Tiffany explained that if you keep the customer engaged, they’ll absolutely want you to stay for two hours because they’re having so much fun playing with Kirby. I think unless I’m bringing booze, chips and a DJ, that’s not likely. How many working class people can not only afford $3,400 for a vacuum, but also take two hours out of their day to see what it does?
But that’s just it – if the customer only gives you five minutes, then it’s all the dealer’s fault for not demonstrating it the right way. Tiffany explained all this as she struggled to get the separate parts for the Kirby out of the box, which took her quite a while to do … even while she was explaining that we needed to do this in less than a minute so the customer wouldn’t get bored. No wonder Tiffany switched and became a canvasser. She probably knew how impossible it would be to get 15 people to agree to a two hour demonstration of a vacuum cleaner only their rich uncle could afford.

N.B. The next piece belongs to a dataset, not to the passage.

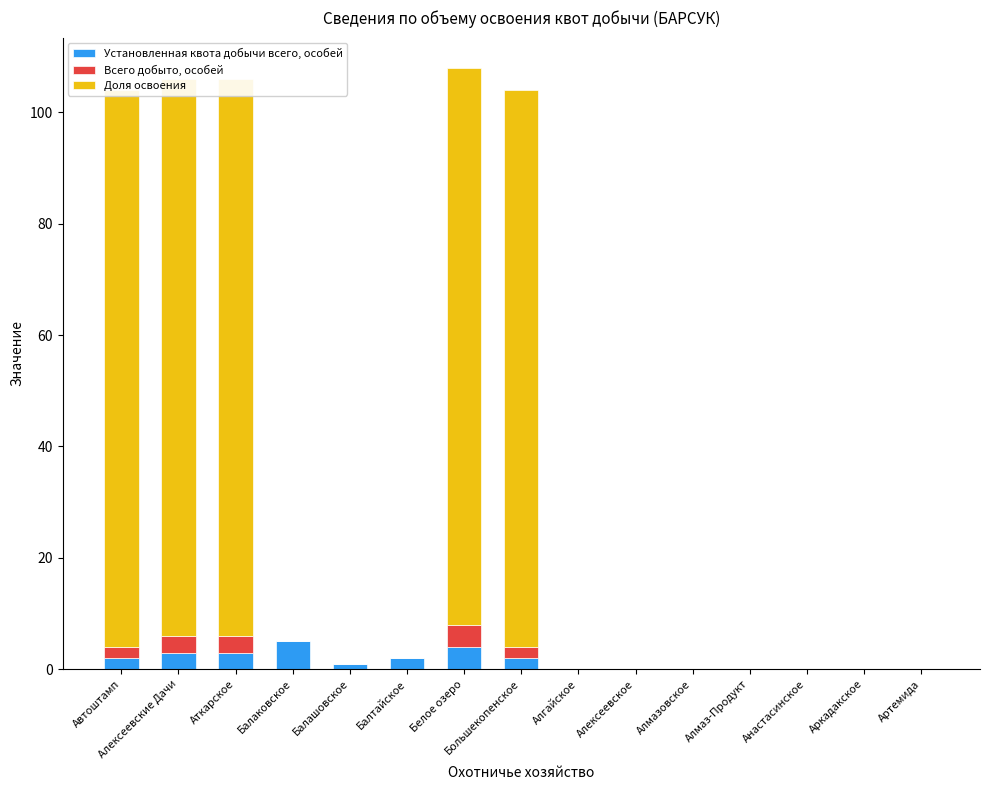

Reading left to right, transcribe all the data shown in this chart.

Установленная квота добычи всего, особей: Автоштамп=2	Алексеевские Дачи=3	Аткарское=3	Балаковское=5	Балашовское=1	Балтайское=2	Белое озеро=4	Большекопенское=2	Алгайское=0	Алексеевское=0	Алмазовское=0	Алмаз-Продукт=0	Анастасинское=0	Аркадакское=0	Артемида=0
Всего добыто, особей: Автоштамп=2	Алексеевские Дачи=3	Аткарское=3	Балаковское=0	Балашовское=0	Балтайское=0	Белое озеро=4	Большекопенское=2	Алгайское=0	Алексеевское=0	Алмазовское=0	Алмаз-Продукт=0	Анастасинское=0	Аркадакское=0	Артемида=0
Доля освоения: Автоштамп=100	Алексеевские Дачи=100	Аткарское=100	Балаковское=0	Балашовское=0	Балтайское=0	Белое озеро=100	Большекопенское=100	Алгайское=0	Алексеевское=0	Алмазовское=0	Алмаз-Продукт=0	Анастасинское=0	Аркадакское=0	Артемида=0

But at the same time, if you show the Kirby for hours, the company benefits from your efforts. They’ve just found a slick way to avoid paying you for the work you’ve done on their behalf. The company probably relies on dealers burning out by the second week after being unable to complete 15 two-hour demonstrations, and not getting paid a dime for the many hours they put into the demonstrations on behalf of this company.
It’s also so disingenuous of the company to say this is not a sales position, when obviously you have to sell the customer on committing two hours of their day to watching the demonstration — that’s your sales mission.
Shame on Dynamic Distributing and Kirby for exploiting this weak economy to get people to work under these appalling conditions. Anyone who goes out on behalf of Kirby to demonstrate their products is an employee, representative and face of the company. To not pay them hourly for their efforts is an shameful embarrassment.